Wat de productie van witte lupine betreft, worden we nog steeds geconfronteerd met de antracnoseziekte, die een belangrijke barrière vormt. Daarnaast is de verwerking van lupine, met behulp van het gereguleerde Bio Suisse-extruderproces, momenteel niet toegestaan in Zwitserland. In 2020 zullen antracnose-tolerante rassen van witte lupine uit Duitsland op de biologische markt worden gecommercialiseerd. Dit biedt ons de mogelijkheid om nieuwe producten voor menselijke consumptie te ontwikkelen in samenwerking met kleine verwerkers (bijvoorbeeld met Tofurei Engel).
Verwacht resultaat
- Het opzetten van de biologische productie van soja en blauwe lupine voor veevoer in Zwitserland op een vrij grote schaal.
- Productie en verwerking van biologisch geproduceerde witte lupines voor menselijke consumptie op kleine schaal.
- Het vinden van nieuwe methoden om de opbrengst van biologische soja en lupine te stabiliseren.
- Het vinden van nieuwe manieren om het gevaar van een volledige onkruidplaag op het einde van de groeiperiode te verminderen.
- Het ontwikkelen van nieuwe en low-input systemen voor de productie van soja en lupine zonder enige chemische input.
- Uitwisseling van kennis met andere projectpartners.

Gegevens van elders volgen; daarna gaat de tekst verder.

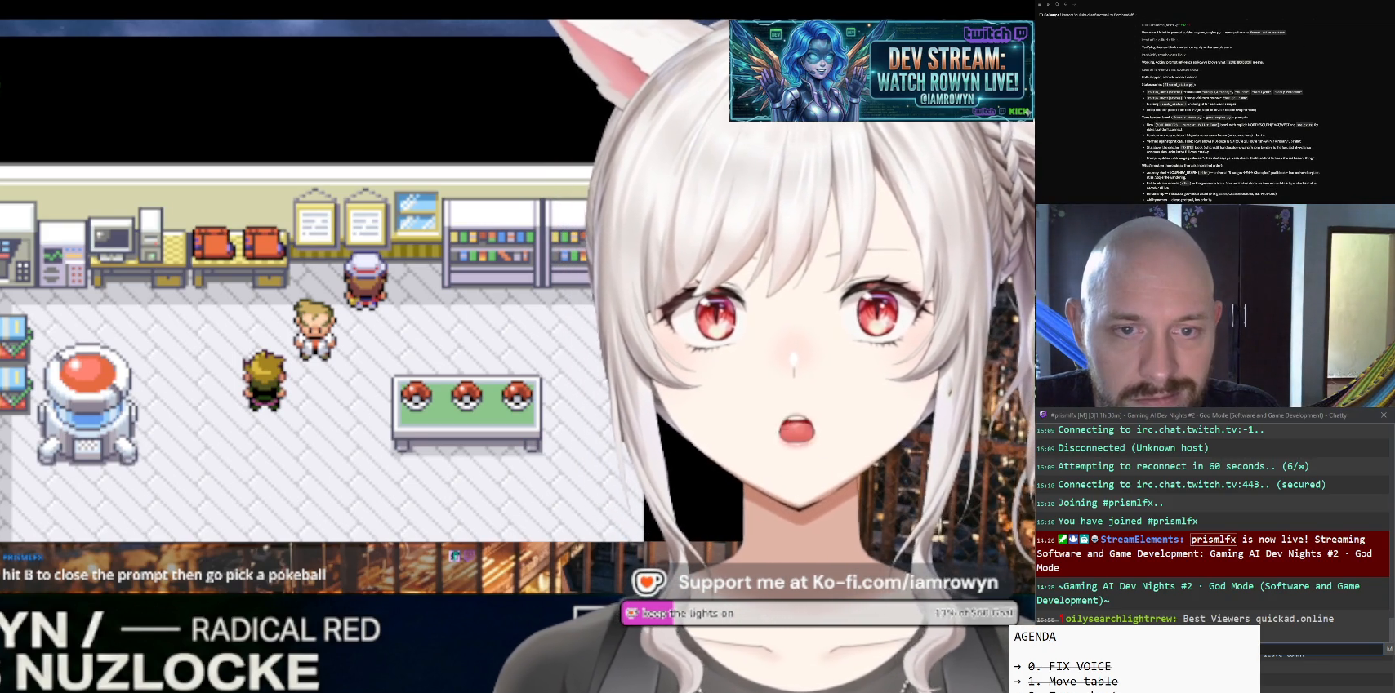
{"buttons": ["A"], "events": []}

Relevantie voor de DiverIMPACTS-doelstellingen? Deze casestudy draagt bij aan een meer gediversifieerd agrarisch landschap met een lagere impact op het milieu en de productie van ecosysteemdiensten. Dit laatste is het directe gevolg van een lager gebruik van inputs in dergelijke systemen. Bovendien kunnen de verschillende geïmplementeerde technieken in de biologische landbouw ook de conventionele sector inspireren en leiden tot verdere positieve effecten. Ten slotte wordt de markt van de zaaddragende leguminosen ontwikkeld door ook het aanbod aan afzetmogelijkheden te diversifiëren.